# Power cord length & voltage drop



## atcNick (Apr 7, 2005)

I have a cargo trailer with a 13.5k btu roof mounted ac unit. 30 amp service running to the trailer with a 25 foot cord. Im trying to figure out how much longer I can extend the cord and not cause any damage to the AC unit.

THanks


----------



## Tuff (Nov 29, 2011)

will depend on wire guage....to a point, is the terminal end of your cord hardwired? also need the amps of your AC


----------



## atcNick (Apr 7, 2005)

Tuff said:


> will depend on wire guage....to a point, is the terminal end of your cord hardwired? also need the amps of your AC


Yes the cord is hard wired to a breaker box in the trailer. Not sure what gauge wire it is. Pretty heavy duty looking. I didnt know RV power cords came in different gauge sizes. The AC is 14.6 or 14.8 running amps, I think.


----------



## atcNick (Apr 7, 2005)

atcNick said:


> Yes the cord is hard wired to a breaker box in the trailer. Not sure what gauge wire it is. Pretty heavy duty looking. I didnt know RV power cords came in different gauge sizes. The AC is 14.6 or 14.8 running amps, I think.

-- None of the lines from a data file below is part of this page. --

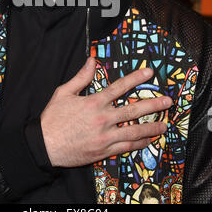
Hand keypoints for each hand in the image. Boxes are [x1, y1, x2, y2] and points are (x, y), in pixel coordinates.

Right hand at [41, 57, 171, 167]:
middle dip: (153, 105)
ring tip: (164, 124)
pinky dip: (139, 144)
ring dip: (151, 127)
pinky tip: (148, 141)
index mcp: (94, 102)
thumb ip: (81, 77)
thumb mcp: (63, 93)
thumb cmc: (53, 118)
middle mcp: (103, 119)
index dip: (135, 79)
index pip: (120, 87)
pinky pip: (126, 147)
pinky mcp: (104, 151)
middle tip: (168, 102)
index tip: (149, 73)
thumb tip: (92, 61)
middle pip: (133, 110)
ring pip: (134, 131)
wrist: (44, 145)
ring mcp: (105, 136)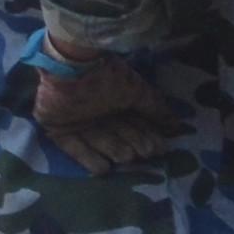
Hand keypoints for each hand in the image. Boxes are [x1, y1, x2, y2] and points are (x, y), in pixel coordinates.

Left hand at [27, 49, 184, 173]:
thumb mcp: (137, 91)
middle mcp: (96, 112)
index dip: (146, 136)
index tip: (160, 148)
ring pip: (99, 141)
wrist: (73, 65)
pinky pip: (72, 147)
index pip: (133, 124)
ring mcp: (76, 120)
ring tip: (128, 157)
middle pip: (117, 134)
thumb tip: (177, 126)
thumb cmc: (108, 76)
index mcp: (114, 101)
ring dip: (114, 150)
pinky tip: (104, 169)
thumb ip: (155, 108)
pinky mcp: (57, 127)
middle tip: (145, 154)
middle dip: (132, 144)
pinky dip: (87, 157)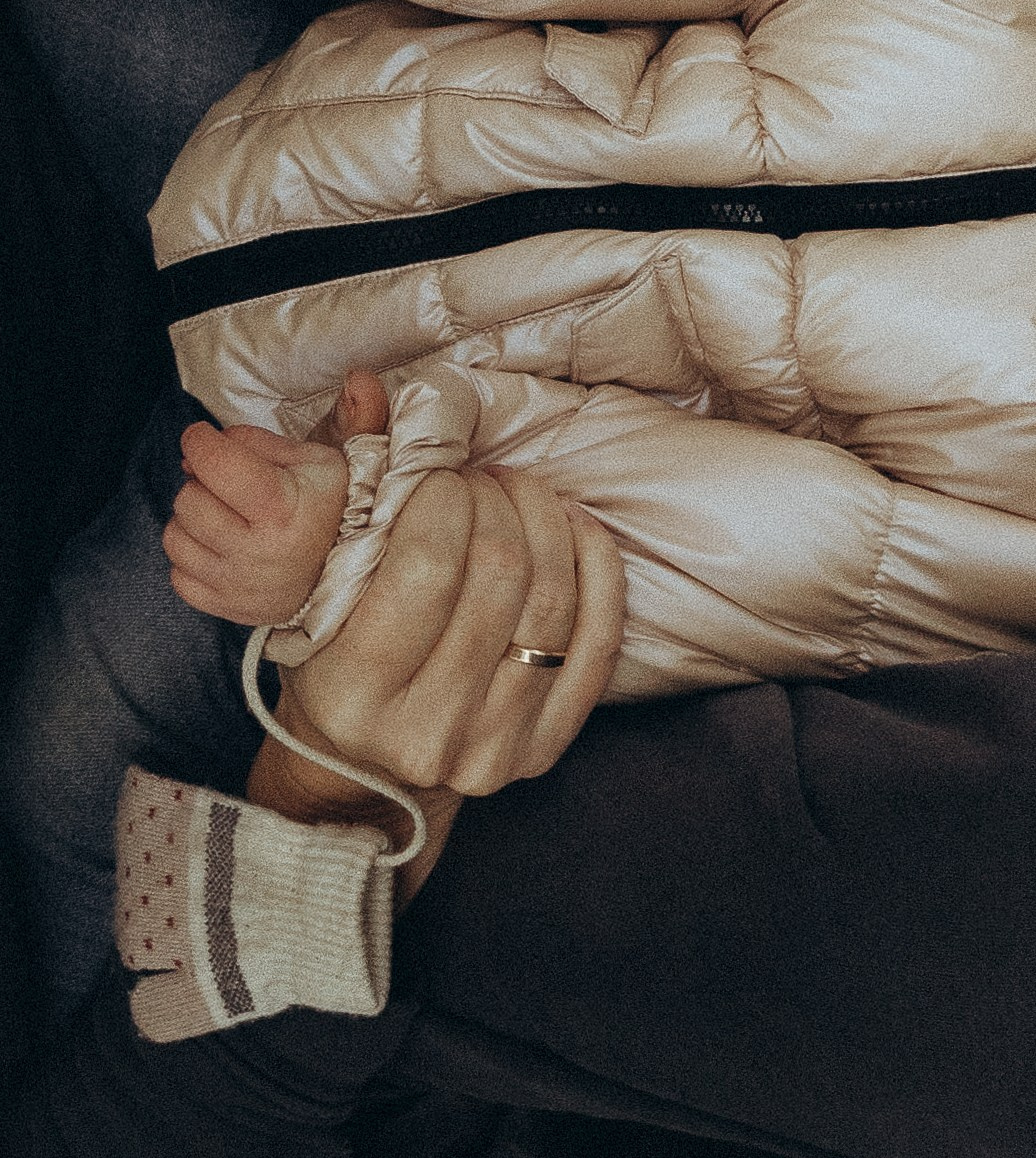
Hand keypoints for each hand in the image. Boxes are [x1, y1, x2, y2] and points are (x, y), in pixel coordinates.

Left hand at [164, 417, 351, 627]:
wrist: (353, 572)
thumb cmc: (329, 509)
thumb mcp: (314, 459)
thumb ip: (257, 439)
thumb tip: (203, 442)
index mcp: (282, 507)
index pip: (216, 463)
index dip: (199, 440)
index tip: (201, 436)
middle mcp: (258, 550)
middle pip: (188, 500)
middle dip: (201, 482)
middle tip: (225, 484)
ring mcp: (240, 584)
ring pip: (175, 539)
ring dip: (192, 521)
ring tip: (222, 517)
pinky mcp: (228, 608)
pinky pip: (179, 577)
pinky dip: (193, 558)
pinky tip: (220, 548)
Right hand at [249, 464, 624, 895]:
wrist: (366, 769)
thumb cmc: (334, 659)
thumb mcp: (317, 582)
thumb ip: (348, 484)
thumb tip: (369, 388)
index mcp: (352, 693)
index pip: (426, 566)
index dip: (445, 499)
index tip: (440, 478)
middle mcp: (425, 733)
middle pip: (498, 578)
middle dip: (497, 504)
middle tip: (484, 481)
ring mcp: (491, 749)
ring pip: (552, 603)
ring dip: (546, 523)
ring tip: (520, 495)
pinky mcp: (544, 751)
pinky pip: (597, 641)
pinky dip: (597, 569)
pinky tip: (576, 528)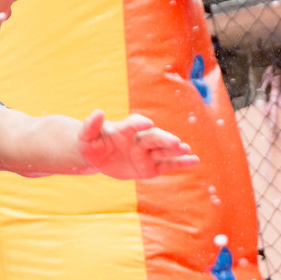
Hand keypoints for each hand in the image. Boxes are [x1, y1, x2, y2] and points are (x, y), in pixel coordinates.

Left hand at [78, 110, 198, 179]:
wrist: (98, 156)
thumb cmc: (92, 144)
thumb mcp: (86, 137)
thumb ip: (90, 126)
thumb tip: (97, 112)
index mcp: (124, 129)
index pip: (133, 124)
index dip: (139, 123)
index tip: (147, 123)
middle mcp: (139, 139)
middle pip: (154, 138)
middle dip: (164, 139)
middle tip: (175, 141)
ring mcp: (146, 153)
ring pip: (163, 151)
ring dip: (175, 150)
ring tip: (187, 150)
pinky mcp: (150, 167)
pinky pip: (167, 165)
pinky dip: (180, 163)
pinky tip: (194, 160)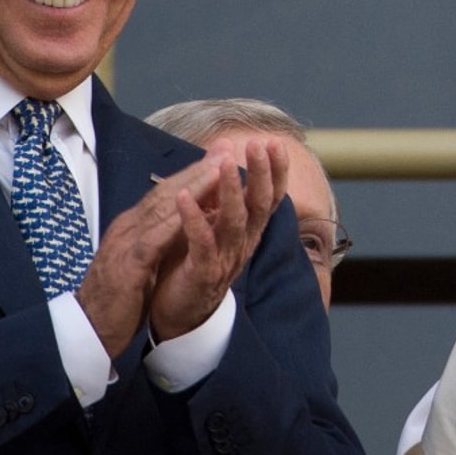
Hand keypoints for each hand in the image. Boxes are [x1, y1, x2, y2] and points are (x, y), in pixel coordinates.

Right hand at [75, 151, 225, 359]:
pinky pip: (151, 241)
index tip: (220, 157)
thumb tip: (182, 221)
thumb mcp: (141, 261)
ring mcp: (123, 245)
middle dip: (198, 170)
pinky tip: (192, 212)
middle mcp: (127, 228)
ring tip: (219, 170)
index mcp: (132, 226)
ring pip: (161, 209)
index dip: (194, 174)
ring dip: (192, 187)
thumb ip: (157, 239)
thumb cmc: (117, 297)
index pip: (166, 193)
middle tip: (225, 151)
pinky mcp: (125, 268)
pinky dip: (172, 224)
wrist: (87, 330)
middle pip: (166, 192)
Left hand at [148, 137, 288, 341]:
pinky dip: (194, 220)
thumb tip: (226, 145)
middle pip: (259, 204)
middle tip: (258, 144)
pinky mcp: (204, 273)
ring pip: (235, 222)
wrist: (180, 312)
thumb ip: (219, 185)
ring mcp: (225, 258)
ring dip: (231, 191)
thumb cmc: (195, 259)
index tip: (275, 142)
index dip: (275, 170)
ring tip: (225, 164)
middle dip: (261, 173)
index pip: (269, 196)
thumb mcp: (211, 218)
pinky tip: (184, 198)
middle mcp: (243, 242)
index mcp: (248, 228)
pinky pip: (202, 245)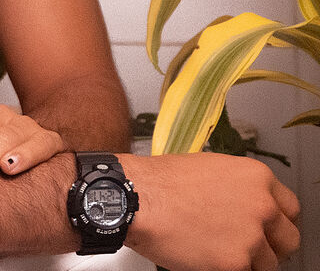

I'm thinking the existing 25' cord is 10 gauge


----------



## Tuff (Nov 29, 2011)

10gauge wire-max for 15 amps is 32 ft
8 gauge wire-max for 15 amps is 52 ft

if you have a 25 ft cord for 30 amp service, it should be 8 gauge or better (bigger) / if you use an extension, make sure the wire size is the same or bigger

if your current cord is 8 gauge and you make your cord longer-don't run more than your A/C

coffee makers, microwave ovens and hair dryers draw lots of amps


----------